··· Vorliegender Text ···

Über Diversity Management in deutschen Unternehmen

Bitte recht verschieden

Deutsche Unternehmen entdecken Diversity. An den Strukturen gesellschaftlicher Diskriminierung ändert sich dadurch nichts.

Diversity Management ist eigentlich nichts Neues, aber in Deutschland noch nicht besonders etabliert. Mit dem »Deutschen Diversity-Preis«, der erstmals im Herbst dieses Jahres verliehen wird, sollen nun auch hierzulande Unternehmen ausgezeichnet werden, die Diversity Management betreiben. Ausgeschrieben wurde der Preis von Henkel, McKinsey und der Wirtschaftswoche. Prämiert werden sollen damit Unternehmen, die sich besonders um eine »Arbeitskultur der Vielfalt« bemühen. Dabei wird die Diskussion in Deutschland nicht nur ein paar Jahrzehnte verspätet geführt, der Diversity-Ansatz wird in ihr auch noch besonders reaktionär interpretiert.

Der Begriff der Diversity wird sowohl von politischen Bewegungen als auch in der Betriebswirtschaft genutzt, aber selten klar definiert. Er stammt aus den USA und ist vor dem Hintergrund der schwarzen Bürgerrechtsbewegung und der Frauenbewegung in den sechziger Jahren entstanden. Mittels des »Affirmative Action«-Plans der US-Regierung sollte der Diskriminierung beim Zugang zu Bildung und Arbeit entgegengewirkt werden. Inzwischen wird dieser Ansatz aber vor allem im Bereich des »Human Resource Management« verwendet. Der Fokus hat sich also von der politischen Initiative gegen Diskriminierung zur wirtschaftlichen Abschöpfung von Humankapital verschoben. Die Stifter des Preises wissen jedenfalls, wie sie Diversity nicht verstehen wollen: »Das Thema ist bislang zu oft mit rein sozialen Aspekten verknüpft und stellt nicht die erheblichen Vorteile einer echten Leistungskultur in den Vordergrund«, heißt es auf ihrer Homepage.

···

▶ [Aufgabe 1]: Zählen Sie alle Ausschreiber des »Deutschen Diversity-Preises« auf, die der Text über Diversity Management nennt.
▶ [Aufgabe 2]: Sammeln Sie aus den Datensätzen jede Zeile, in der die Zeichenfolge „your“ vorkommt, und geben Sie diese Zeilen wortgetreu wieder. Achten Sie dabei auf Groß- und Kleinschreibung.
Der Text und die Datensätze haben verschiedene Herkünfte.

··· Rohdaten ···

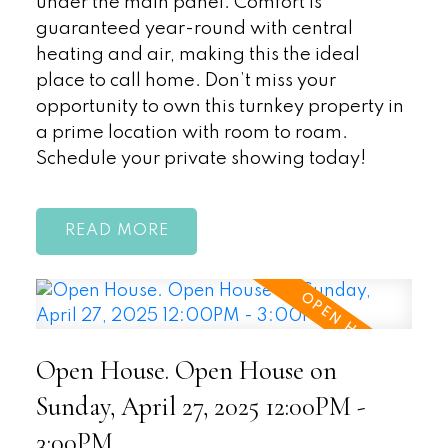
under the main panel. Comfort is
guaranteed year-round with central
heating and air, making this the ideal
place to call home. Don’t miss your
opportunity to own this turnkey property in
a prime location with room to roam.
Schedule your private showing today!
READ
Open House. Open House on
Sunday, April 27, 2025 12:00PM -
3:00PM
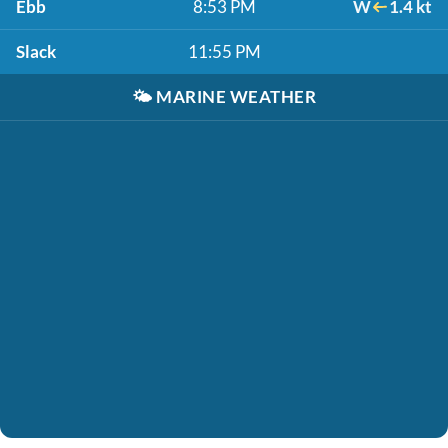
Ebb
8:53 PM
W
1.4 kt
Slack
11:55 PM
🌤️
MARINE WEATHER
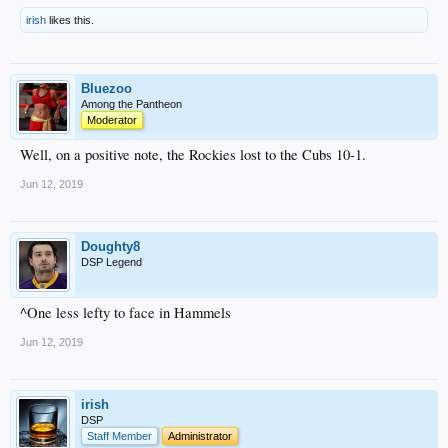
irish
likes this.
Bluezoo
Among the Pantheon
Moderator
Well, on a positive note, the Rockies lost to the Cubs 10-1.
Jun 12, 2019
Doughty8
DSP Legend
^One less lefty to face in Hammels
Jun 12, 2019
irish
DSP
Staff Member
Administrator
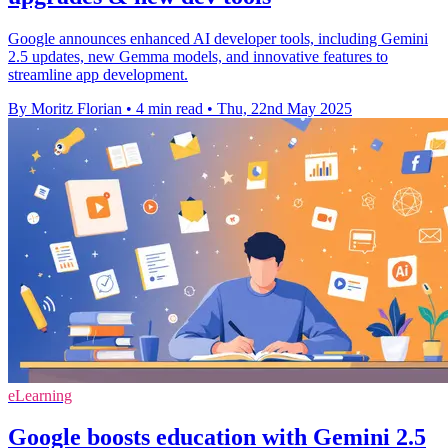
Google announces enhanced AI developer tools, including Gemini
2.5 updates, new Gemma models, and innovative features to
streamline app development.
By Moritz Florian
•
4 min read
•
Thu, 22nd May 2025
eLearning
Google boosts education with Gemini 2.5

···

▶ [Lösung 1]: Henkel, McKinsey, Wirtschaftswoche

▶ [Lösung 2]:
place to call home. Don’t miss your
Schedule your private showing today!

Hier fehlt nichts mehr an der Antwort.